• [Rendered chart images]
>>>>>

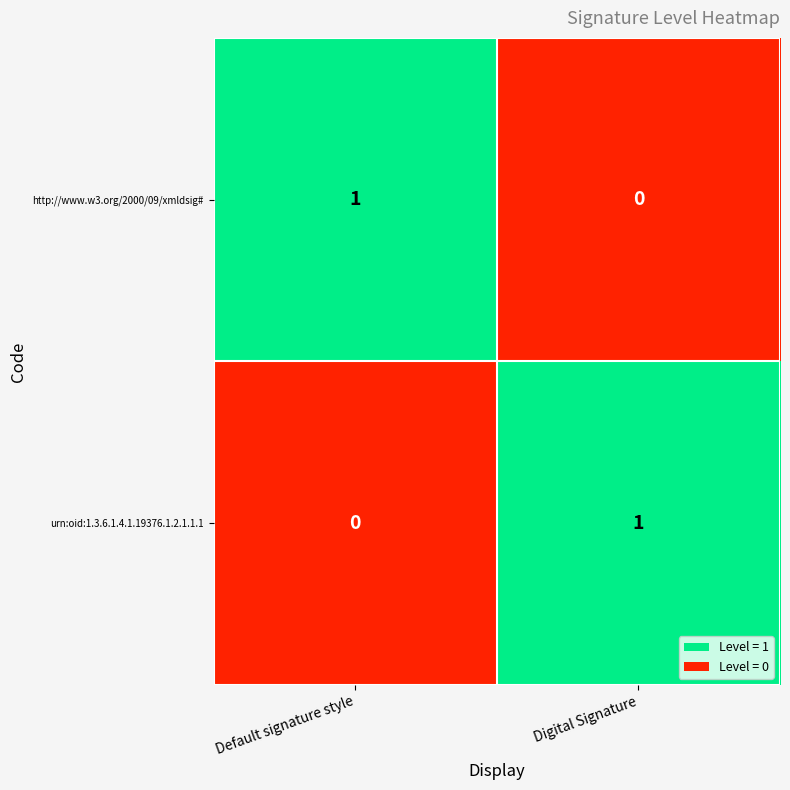

Where is http://www.w3.org/2000/09/xmldsig# nearest to the value 0?

Digital Signature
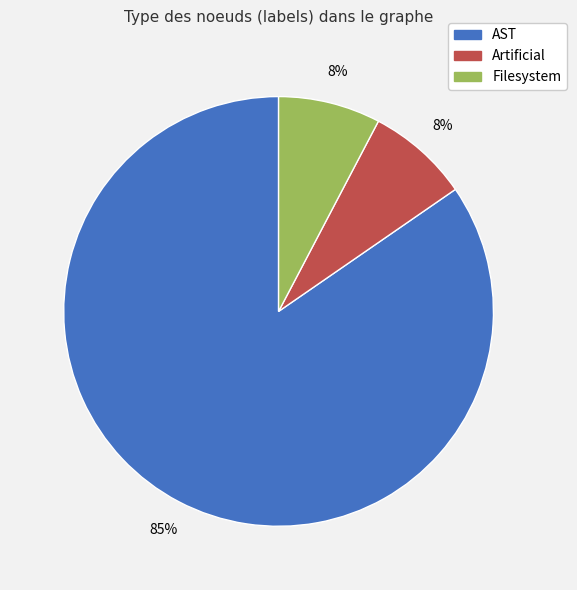

What is the largest slice in the pie chart?

AST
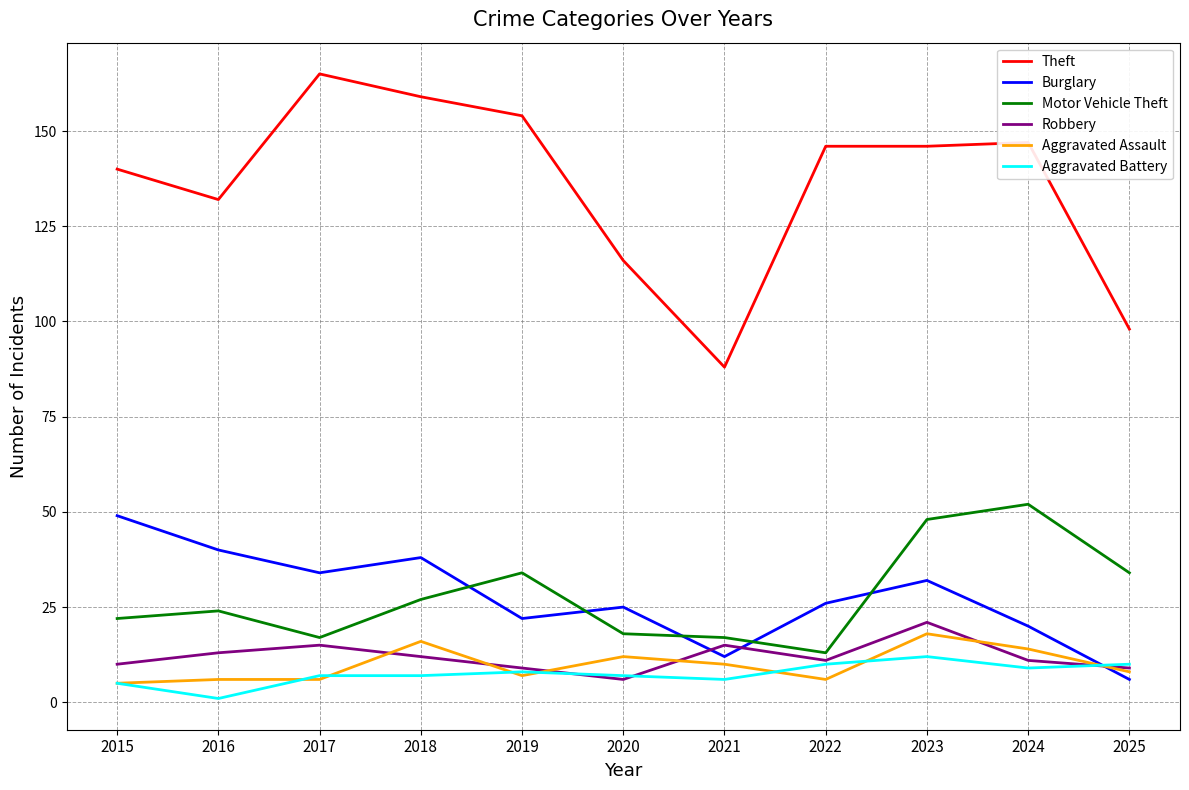

At which label does Aggravated Assault first exceed 8?

2018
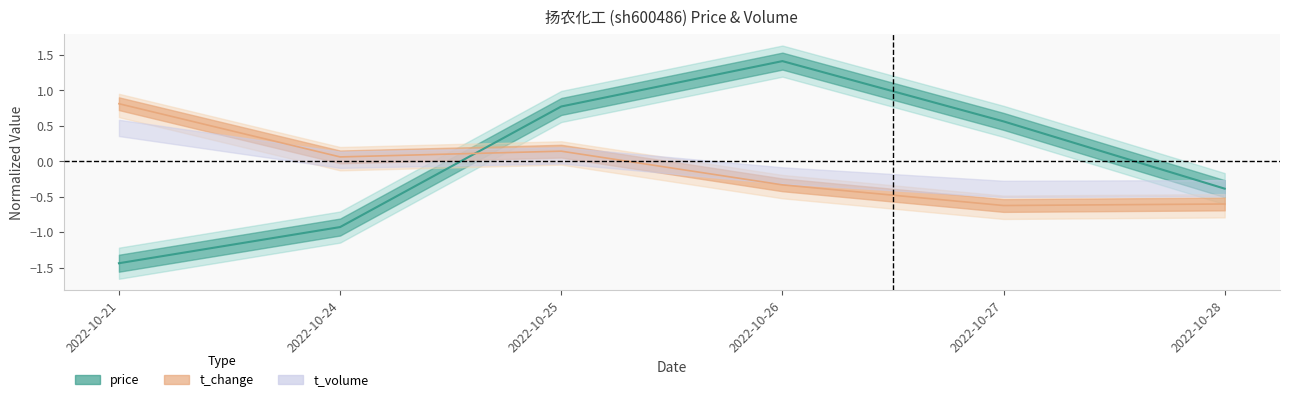

True or false: price and volume cross at least once.

True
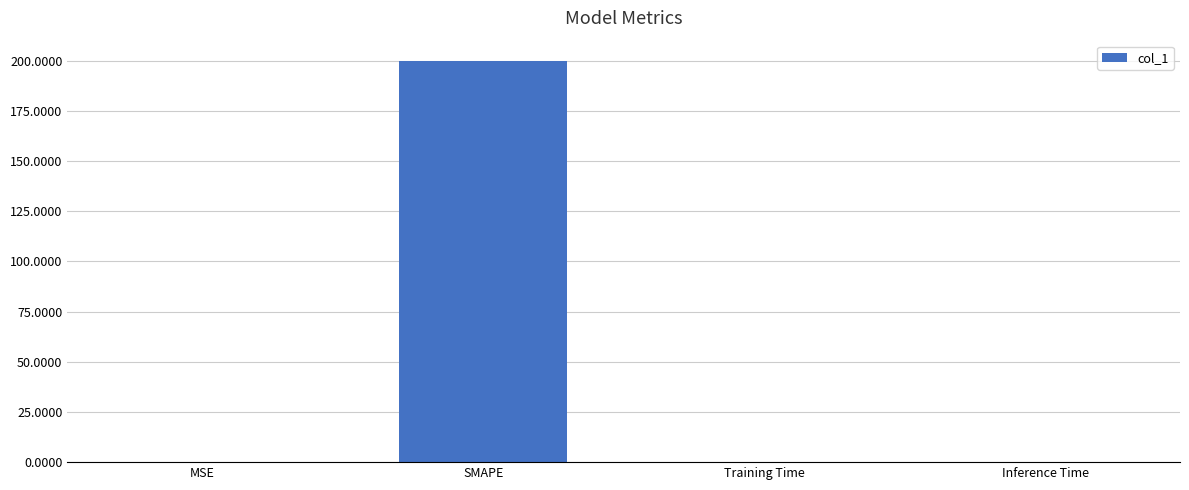

The value at SMAPE is 98.0. True or false?

False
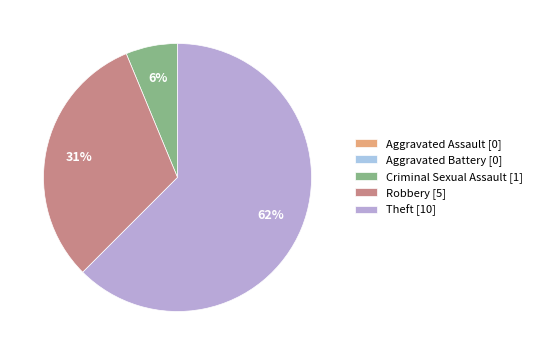

Rank the categories by value from highest to lowest.

Theft, Robbery, Criminal Sexual Assault, Aggravated Assault, Aggravated Battery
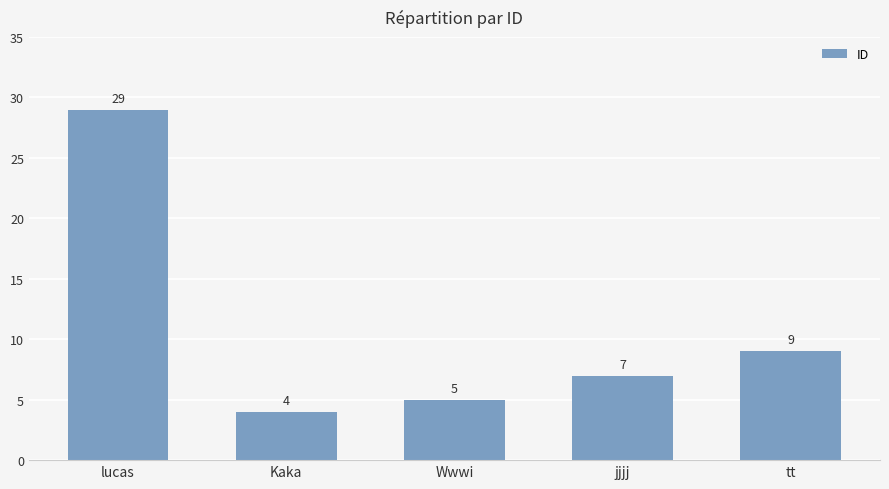

Are the bars horizontal?

No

<<<<<

• [TASK PROMPT] Copy the entries above word for word, from the line containing "What is the largest slice in the pie chart?" through the line containing "Rank the categories", including both of those lines. Leave the pictures out.

• [WRITTEN RESPONSE]
What is the largest slice in the pie chart?

AST

At which label does Aggravated Assault first exceed 8?

2018

True or false: price and volume cross at least once.

True

The value at SMAPE is 98.0. True or false?

False

Rank the categories by value from highest to lowest.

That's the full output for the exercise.